Pour autant la Cour de Cassation casse en rappelant que le jugement d'ouverture de la procédure, en date du 28 janvier 2009, avait fixé au 30 mai 2008 la date de cessation des paiements et qu’il n’y avait donc aucune faute de gestion possible.
Dans un dernier arrêt, la société L avait été mise en liquidation judiciaire le 29 novembre 2006, le liquidateur a assigné Monsieur X son gérant, en paiement de l'insuffisance d’actif.
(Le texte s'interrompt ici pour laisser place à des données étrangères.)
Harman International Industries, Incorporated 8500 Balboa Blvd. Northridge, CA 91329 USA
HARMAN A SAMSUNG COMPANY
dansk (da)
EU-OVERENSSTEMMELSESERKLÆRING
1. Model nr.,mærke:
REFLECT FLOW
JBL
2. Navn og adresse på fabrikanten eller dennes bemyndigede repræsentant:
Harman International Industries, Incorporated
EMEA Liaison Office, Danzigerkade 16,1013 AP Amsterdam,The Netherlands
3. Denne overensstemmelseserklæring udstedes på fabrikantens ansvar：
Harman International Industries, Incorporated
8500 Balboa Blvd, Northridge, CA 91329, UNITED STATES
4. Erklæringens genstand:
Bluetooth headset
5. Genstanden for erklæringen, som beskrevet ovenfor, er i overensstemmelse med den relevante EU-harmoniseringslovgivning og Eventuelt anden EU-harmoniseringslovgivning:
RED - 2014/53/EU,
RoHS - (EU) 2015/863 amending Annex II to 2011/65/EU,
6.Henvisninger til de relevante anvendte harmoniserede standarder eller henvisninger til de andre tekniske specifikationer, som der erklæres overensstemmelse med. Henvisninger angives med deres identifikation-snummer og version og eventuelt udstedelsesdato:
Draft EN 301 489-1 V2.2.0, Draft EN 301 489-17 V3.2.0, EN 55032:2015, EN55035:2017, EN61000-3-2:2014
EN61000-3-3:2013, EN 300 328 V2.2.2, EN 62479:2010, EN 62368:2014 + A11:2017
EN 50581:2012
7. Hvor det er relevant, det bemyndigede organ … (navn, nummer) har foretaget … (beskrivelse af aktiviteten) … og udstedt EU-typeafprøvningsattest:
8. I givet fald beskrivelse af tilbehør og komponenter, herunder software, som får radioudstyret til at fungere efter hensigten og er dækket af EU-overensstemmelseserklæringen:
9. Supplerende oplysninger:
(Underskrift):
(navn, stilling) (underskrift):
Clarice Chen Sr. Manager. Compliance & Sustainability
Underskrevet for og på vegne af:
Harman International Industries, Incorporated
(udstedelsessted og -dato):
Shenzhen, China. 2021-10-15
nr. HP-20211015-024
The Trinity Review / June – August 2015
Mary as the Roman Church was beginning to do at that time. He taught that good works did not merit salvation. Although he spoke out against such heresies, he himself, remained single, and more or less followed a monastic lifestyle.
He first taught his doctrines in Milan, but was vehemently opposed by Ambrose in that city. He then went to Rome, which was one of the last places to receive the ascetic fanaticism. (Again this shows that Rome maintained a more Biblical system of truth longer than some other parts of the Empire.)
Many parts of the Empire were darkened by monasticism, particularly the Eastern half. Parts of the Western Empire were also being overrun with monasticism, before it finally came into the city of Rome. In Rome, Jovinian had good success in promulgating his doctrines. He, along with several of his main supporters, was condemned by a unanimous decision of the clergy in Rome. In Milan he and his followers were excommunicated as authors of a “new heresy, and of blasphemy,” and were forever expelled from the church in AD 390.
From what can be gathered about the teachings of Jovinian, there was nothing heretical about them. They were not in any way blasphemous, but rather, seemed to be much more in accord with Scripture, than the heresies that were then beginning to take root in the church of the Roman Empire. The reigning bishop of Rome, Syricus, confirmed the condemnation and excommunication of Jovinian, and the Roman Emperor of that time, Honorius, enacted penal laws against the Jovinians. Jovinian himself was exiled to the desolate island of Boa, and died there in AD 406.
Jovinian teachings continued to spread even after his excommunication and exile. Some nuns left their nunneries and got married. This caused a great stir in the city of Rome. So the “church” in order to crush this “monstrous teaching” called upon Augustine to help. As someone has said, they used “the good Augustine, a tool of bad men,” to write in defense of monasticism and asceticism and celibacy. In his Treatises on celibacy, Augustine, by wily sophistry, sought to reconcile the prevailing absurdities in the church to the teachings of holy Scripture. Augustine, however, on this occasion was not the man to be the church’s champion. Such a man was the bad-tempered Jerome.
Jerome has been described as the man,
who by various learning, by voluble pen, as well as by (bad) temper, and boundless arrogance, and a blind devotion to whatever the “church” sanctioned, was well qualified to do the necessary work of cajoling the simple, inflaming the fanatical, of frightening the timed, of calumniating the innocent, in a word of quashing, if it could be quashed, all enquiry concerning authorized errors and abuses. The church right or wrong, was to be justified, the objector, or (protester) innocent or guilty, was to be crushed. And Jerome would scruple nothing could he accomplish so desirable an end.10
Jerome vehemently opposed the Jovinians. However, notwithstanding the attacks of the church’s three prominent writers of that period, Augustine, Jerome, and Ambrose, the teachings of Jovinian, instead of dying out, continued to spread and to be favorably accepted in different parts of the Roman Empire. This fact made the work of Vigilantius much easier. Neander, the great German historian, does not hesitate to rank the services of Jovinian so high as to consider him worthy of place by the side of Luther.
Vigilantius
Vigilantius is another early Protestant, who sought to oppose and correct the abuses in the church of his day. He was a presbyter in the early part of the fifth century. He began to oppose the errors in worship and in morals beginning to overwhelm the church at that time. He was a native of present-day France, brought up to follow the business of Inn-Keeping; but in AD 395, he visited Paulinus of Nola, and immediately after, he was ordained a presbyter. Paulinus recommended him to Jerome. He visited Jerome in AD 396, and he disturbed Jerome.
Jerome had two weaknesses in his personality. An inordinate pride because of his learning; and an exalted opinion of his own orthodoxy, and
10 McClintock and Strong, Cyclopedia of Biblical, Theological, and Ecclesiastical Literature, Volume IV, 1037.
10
Pour condamner Monsieur X à contribuer à l'insuffisance d'actif de la société débitrice, l'arrêt, après avoir relevé que le gérant avait déclaré l'état de cessation des paiements le 17 novembre 2006, retenait que la société débitrice était constamment déficitaire depuis 2003, de sorte que Monsieur X avait commis une faute de gestion en s'abstenant d'en faire la déclaration dans le délai légal
Pour autant, la Cour de Cassation rappelle clairement qu'en se déterminant ainsi, sans préciser la date de la cessation des paiements fixée par le jugement ouvrant la liquidation judiciaire ou par un jugement de report, la cour d'appel n'a pas mis la Cour de cassation en mesure d'exercer son contrôle et la décision a été cassée.
Ces jurisprudences sont satisfaisantes car elles amènent le mandataire judiciaire à ne plus procéder par voie d’interprétation et à assurer une stricte application des textes et des jurisprudences.
Elle rappelle enfin au dirigeant, gérant, et chef d’entreprise qu’il doit se défendre dans sa procédure collective.